__Provided passage__:
========================================================================

Studio album by Ric Ocasek
- Released: 1991
- Studios: Skyline and One Take (New York City, New York); Ocean Way (Hollywood, California);
- Genre: Electronic pop
- Length: 54:46
- Label: Reprise
- Producers: Nile Rodgers; Ric Ocasek; Rick Nowels;

Ric Ocasek chronology
| This Side of Paradise (1986) | Fireball Zone (1991) | Quick Change World (1993) |

= Fireball Zone =

Fireball Zone is the third solo album by the American musician Ric Ocasek, frontman and songwriter of the Cars. The first single from the 1991 release was "Rockaway".

==Production==
The album was produced primarily by Nile Rodgers and Ric Ocasek. Its title is a reference to Thomas Pynchon's Gravity's Rainbow. "Over and Over" and "The Way You Look Tonight" are ballads. In contrast to his Cars days, Ocasek recorded the album live, with his band, rather than part by part.

Fireball Zone is the only album of Ocasek's nearly 40-year recording career—whether solo, with the Cars, or with his early group, Milkwood—that does not include contributions from multi-instrumentalist Greg Hawkes.

==Critical reception==

The Ottawa Citizen wrote that "the main thrust of Fireball Zone is to emphasize a funk element within what has always been Ocasek's music style—cold, lean, electronic pop with a tortured bottom end." The Chicago Tribune opined that Fireball Zone "may not be a masterpiece, but it's better than any album by the repetitive Cars, easily one of the most overrated bands of the '80s." The St. Petersburg Times determined that the album finds Ocasek's "rubber-band voice crawling over indistinguishable over-synthesized tunes set to a maddeningly tedious beat."

========================================================================

Items listed in a dataset

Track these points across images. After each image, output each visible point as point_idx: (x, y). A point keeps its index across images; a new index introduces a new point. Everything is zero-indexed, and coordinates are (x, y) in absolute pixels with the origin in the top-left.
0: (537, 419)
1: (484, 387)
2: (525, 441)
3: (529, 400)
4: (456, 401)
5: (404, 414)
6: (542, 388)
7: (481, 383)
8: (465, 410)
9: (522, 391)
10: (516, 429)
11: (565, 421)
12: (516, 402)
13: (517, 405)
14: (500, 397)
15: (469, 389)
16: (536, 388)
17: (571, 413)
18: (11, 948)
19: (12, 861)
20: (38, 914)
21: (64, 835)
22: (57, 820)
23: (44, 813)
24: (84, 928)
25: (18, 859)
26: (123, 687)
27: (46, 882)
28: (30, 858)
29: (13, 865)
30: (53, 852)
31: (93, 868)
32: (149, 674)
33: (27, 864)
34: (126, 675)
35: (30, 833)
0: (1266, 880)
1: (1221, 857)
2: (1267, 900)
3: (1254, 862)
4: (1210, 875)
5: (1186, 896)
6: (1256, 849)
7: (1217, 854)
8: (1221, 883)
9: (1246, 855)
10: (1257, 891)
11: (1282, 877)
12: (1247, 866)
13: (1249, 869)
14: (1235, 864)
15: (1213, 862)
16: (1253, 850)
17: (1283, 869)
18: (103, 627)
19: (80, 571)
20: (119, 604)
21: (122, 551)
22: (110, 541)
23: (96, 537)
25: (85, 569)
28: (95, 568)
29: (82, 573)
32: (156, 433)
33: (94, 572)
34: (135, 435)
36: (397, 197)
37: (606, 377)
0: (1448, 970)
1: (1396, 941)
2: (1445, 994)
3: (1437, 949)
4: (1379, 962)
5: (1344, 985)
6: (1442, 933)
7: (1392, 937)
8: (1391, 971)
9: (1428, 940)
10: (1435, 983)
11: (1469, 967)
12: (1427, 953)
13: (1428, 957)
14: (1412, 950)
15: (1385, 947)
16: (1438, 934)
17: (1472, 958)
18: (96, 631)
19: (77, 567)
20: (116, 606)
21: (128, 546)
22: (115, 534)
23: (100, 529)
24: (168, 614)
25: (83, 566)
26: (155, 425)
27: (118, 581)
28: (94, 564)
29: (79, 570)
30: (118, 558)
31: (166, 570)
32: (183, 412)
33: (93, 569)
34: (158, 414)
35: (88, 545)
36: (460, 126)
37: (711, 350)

========================================================================

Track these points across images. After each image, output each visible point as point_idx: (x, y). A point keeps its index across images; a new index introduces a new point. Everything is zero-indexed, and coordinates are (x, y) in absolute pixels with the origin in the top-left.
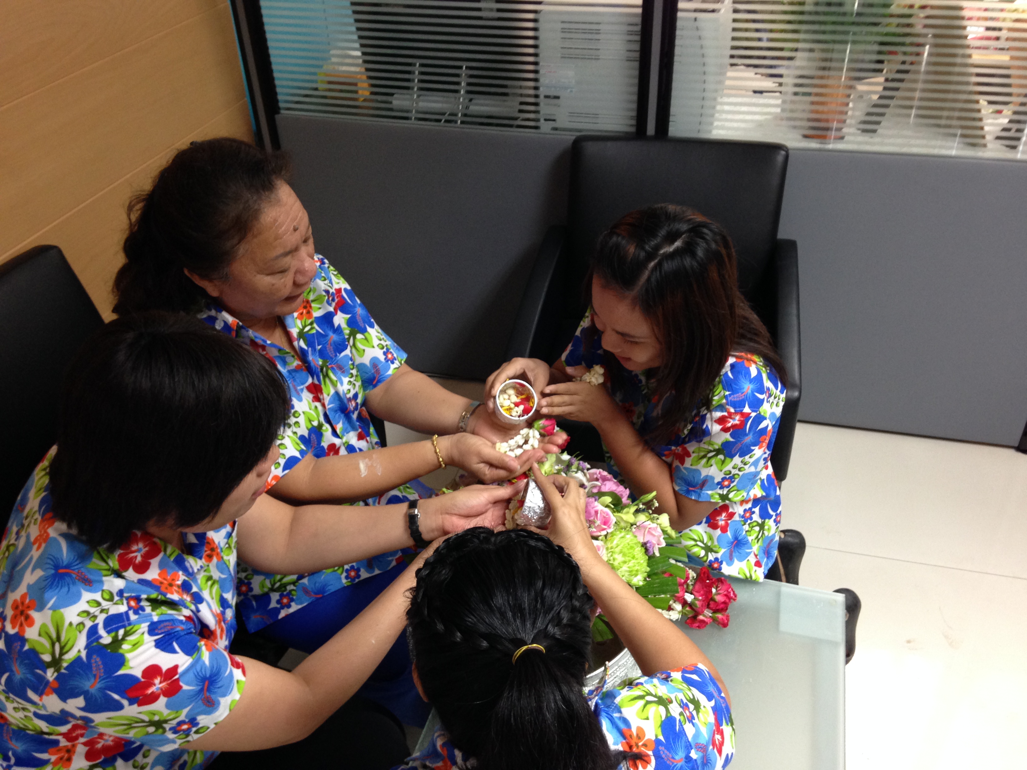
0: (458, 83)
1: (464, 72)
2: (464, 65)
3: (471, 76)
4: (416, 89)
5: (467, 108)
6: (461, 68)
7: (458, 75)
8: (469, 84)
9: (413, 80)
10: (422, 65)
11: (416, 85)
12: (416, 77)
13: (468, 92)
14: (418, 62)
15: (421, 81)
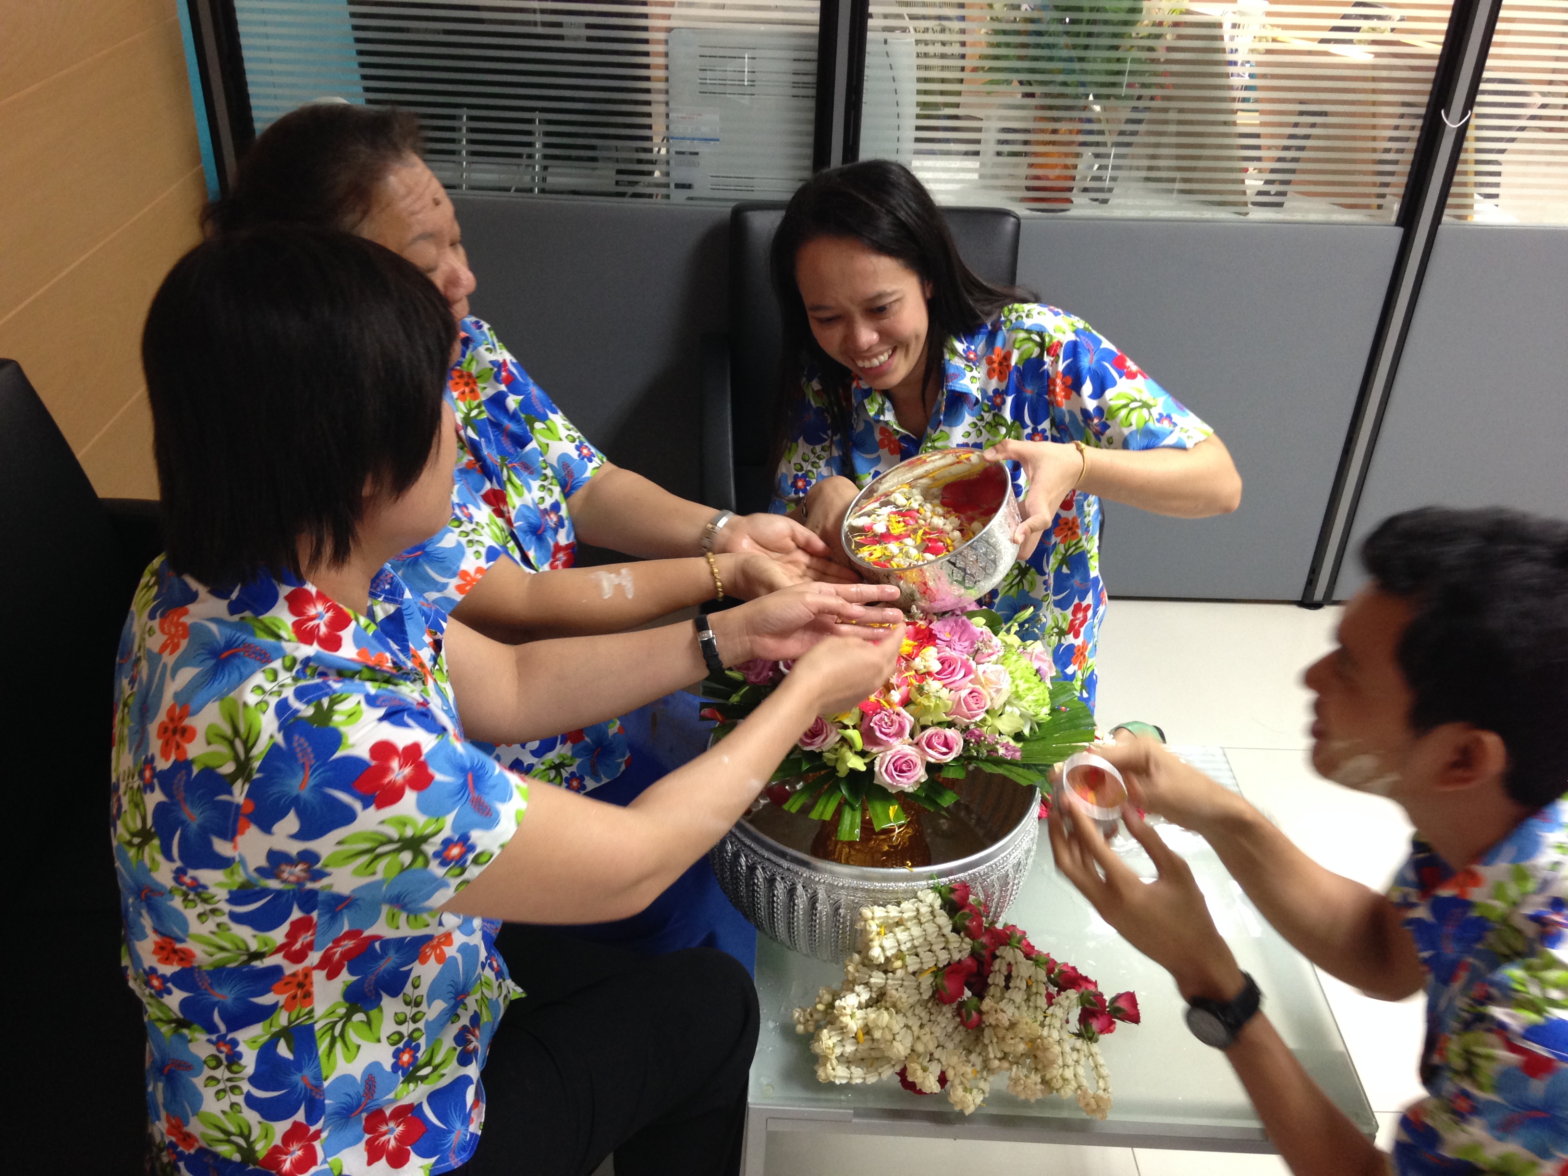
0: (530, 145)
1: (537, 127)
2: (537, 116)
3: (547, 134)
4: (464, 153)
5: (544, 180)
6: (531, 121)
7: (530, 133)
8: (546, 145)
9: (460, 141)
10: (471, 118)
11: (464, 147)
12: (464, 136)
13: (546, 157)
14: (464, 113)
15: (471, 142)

========================================================================

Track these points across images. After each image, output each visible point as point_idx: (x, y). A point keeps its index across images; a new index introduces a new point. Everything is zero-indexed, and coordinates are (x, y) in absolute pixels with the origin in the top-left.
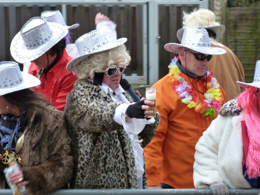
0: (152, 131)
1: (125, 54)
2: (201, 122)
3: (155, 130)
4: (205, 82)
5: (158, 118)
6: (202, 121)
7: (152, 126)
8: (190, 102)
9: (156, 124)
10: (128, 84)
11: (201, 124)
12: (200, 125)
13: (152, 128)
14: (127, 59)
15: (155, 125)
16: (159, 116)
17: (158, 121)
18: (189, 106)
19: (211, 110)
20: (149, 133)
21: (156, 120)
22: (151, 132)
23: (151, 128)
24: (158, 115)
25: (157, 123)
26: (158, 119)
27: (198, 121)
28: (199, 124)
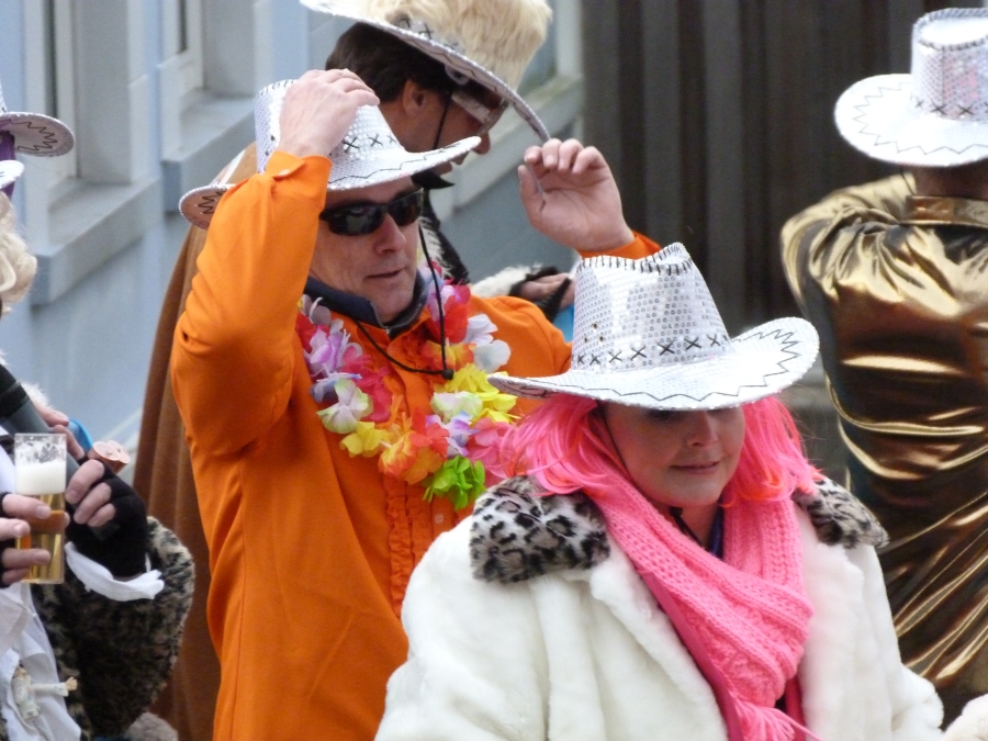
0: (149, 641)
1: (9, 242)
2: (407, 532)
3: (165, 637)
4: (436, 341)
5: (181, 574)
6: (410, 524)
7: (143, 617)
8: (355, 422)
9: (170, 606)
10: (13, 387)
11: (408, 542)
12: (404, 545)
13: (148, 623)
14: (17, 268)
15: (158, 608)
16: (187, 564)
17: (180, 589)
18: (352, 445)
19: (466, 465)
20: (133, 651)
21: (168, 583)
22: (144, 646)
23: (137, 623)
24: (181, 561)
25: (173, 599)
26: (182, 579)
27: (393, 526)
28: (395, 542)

========================================================================

__Your tasks__:
[1] In the article on the album Fireball Zone, what does the album's title refer to?
[2] Carry the Fireball Zone article forward from its final sentence.

__Your written answers__:
[1] Thomas Pynchon's Gravity's Rainbow.

[2]
Professional ratings
Review scores
| Source | Rating |
| AllMusic | Star |
| Calgary Herald | D |
| Chicago Tribune | Star |
| Rolling Stone | Star |

==Track listing==

| No. | Title | Writer(s) | Length |
|---|---|---|---|
| 1. | "Rockaway" |  | 4:21 |
| 2. | "Touch Down Easy" | Ric Ocasek, Rick Nowels | 4:12 |
| 3. | "Come Back" |  | 4:20 |
| 4. | "The Way You Look Tonight" |  | 4:38 |
| 5. | "All We Need Is Love" |  | 4:57 |
| 6. | "Over and Over" |  | 5:30 |
| 7. | "Flowers of Evil" |  | 4:42 |
| 8. | "They Tried" |  | 3:53 |
| 9. | "Keep That Dream" |  | 4:26 |
| 10. | "Balance" |  | 4:42 |
| 11. | "Mister Meaner" |  | 4:50 |
| 12. | "Fireball Zone" |  | 4:24 |
| Total length: |  |  | 54:46 |

== Personnel ==
- Ric Ocasek – vocals, keyboards, guitars
- Richard Hilton – keyboards
- Larry Mitchell – lead guitar (1–9, 12)
- Nile Rodgers – guitars (1–9, 12)
- Dann Huff – guitars (10, 11)
- Al Berry – bass
- Larry Aberman – drums (1–9, 12)
- Mickey Curry – drums (10, 11)
- Steve Elson – horns
- Stan Harrison – horns
- Matt Collehon – horns
- Tawatha Agee – backing vocals
- Dennis Collins – backing vocals
- Curtis King Jr. – backing vocals
- Fonzi Thornton – backing vocals

Production
- Nile Rodgers – producer
- Ric Ocasek – producer, basic track producer (10, 11), other computer photography
- Nile Rodgers – producer
- Rick Nowels – basic track producer (10, 11)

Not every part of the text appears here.